Until we know what we want to achieve and how it can be achieved then we will never qualify for any tournament and we will forever be restricted to COSAFA where teams field fringe players. From such a tournament, as was the case this year, you come back with a glimmer of hope after bagging bronze medals yet we are still far behind.

With this current crop of players this country will never qualify for any tournament and if it happens that they do qualify it will be just because of sheer luck.

Firstly, we need to know what we want as the country and how we can achieve all that.

I think it is time that LeFA calls in a consultant, someone of high expertise to study us as the nation, our strengths and weaknesses and what type of football can be suitable for us then after such study then we can start development.

Yes it is going to take lot of time but it will be worthy because we will see results after all.

I know LeFA may play the “no money” game once again but not so long ago the LeFA president, Salemane Phafane, said among his other achievements at the helm of the association is that LeFA has managed to be financially sustainable. So my question would be why are we always blaming the government for not giving LeFA money in time when they “are financially stable” and can use those resources to fund key developmental programmes?

After the match in Uganda, Likuena only arrived a day later than the visitors who chartered a plane while our players flew economy from Kampala to Johannesburg and had to endure a more than six-hour road trip to Maseru because the association did not have money.

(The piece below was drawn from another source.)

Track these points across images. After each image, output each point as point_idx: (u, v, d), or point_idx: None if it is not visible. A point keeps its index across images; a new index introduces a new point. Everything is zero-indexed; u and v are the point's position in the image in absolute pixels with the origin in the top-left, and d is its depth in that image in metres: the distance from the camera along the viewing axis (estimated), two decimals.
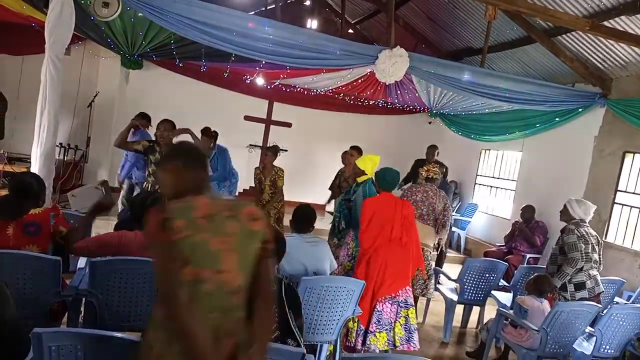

For me this was just an excuse because Ntate Phafane has declared that LeFA is financially stable under his leadership. Why are they not using the money that they claim to have for the benefit of the team or at least for the sake of this nation if they think the players don’t deserve to be treated well?

Reporters and pundits have spoken out about the sad state of our football but unfortunately in most cases those who are in control have turned a deaf ear to their suggestions and rather accused them of having some “personal agendas” against LeFA.